----- Information supplied

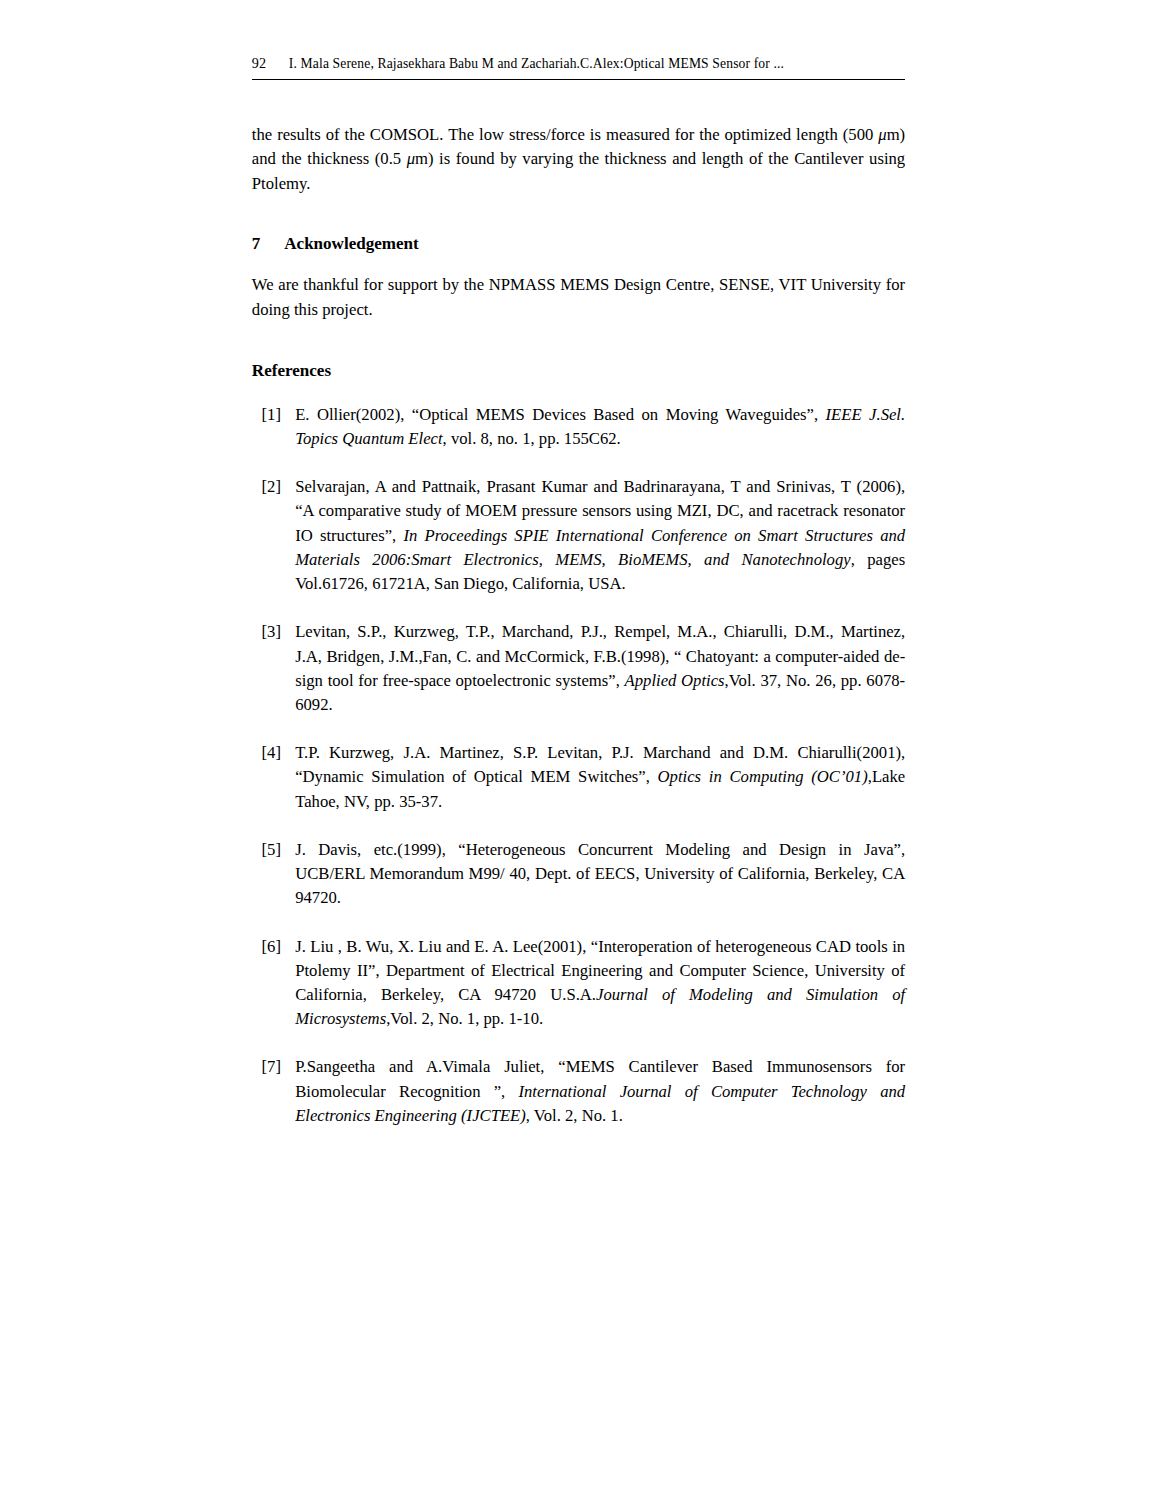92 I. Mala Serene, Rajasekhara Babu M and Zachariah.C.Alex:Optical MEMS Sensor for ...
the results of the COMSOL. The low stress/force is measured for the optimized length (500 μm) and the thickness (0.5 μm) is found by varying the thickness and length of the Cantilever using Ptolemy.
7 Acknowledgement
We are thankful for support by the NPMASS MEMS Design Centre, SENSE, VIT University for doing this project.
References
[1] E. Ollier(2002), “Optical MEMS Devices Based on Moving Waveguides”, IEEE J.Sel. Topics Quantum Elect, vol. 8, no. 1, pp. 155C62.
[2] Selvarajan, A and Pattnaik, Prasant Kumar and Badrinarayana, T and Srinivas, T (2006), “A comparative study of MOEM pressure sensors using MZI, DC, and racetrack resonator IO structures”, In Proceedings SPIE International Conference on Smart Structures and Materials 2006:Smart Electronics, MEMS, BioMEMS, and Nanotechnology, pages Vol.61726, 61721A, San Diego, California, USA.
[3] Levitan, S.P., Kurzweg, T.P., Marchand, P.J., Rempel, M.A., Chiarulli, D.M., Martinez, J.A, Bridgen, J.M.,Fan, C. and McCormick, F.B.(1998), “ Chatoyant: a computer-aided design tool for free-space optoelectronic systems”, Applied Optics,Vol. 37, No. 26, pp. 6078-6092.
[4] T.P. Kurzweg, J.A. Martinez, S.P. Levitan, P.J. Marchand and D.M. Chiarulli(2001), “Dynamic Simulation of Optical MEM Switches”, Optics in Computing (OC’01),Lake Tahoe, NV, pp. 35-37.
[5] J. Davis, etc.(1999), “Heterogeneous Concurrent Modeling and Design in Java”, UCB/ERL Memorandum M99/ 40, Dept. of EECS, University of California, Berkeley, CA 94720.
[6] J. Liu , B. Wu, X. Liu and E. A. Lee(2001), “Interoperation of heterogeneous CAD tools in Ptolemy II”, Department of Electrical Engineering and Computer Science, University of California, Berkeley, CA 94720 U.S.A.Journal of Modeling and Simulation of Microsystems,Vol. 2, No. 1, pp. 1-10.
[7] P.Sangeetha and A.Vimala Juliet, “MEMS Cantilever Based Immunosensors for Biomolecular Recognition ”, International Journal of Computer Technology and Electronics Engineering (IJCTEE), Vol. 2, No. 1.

----------

Up to and including the final line of the data above, please copy every line exactly, starting from the one that contains "[4] T.P. Kurzweg, J.A.".

- _Output below_
[4] T.P. Kurzweg, J.A. Martinez, S.P. Levitan, P.J. Marchand and D.M. Chiarulli(2001), “Dynamic Simulation of Optical MEM Switches”, Optics in Computing (OC’01),Lake Tahoe, NV, pp. 35-37.
[5] J. Davis, etc.(1999), “Heterogeneous Concurrent Modeling and Design in Java”, UCB/ERL Memorandum M99/ 40, Dept. of EECS, University of California, Berkeley, CA 94720.
[6] J. Liu , B. Wu, X. Liu and E. A. Lee(2001), “Interoperation of heterogeneous CAD tools in Ptolemy II”, Department of Electrical Engineering and Computer Science, University of California, Berkeley, CA 94720 U.S.A.Journal of Modeling and Simulation of Microsystems,Vol. 2, No. 1, pp. 1-10.
[7] P.Sangeetha and A.Vimala Juliet, “MEMS Cantilever Based Immunosensors for Biomolecular Recognition ”, International Journal of Computer Technology and Electronics Engineering (IJCTEE), Vol. 2, No. 1.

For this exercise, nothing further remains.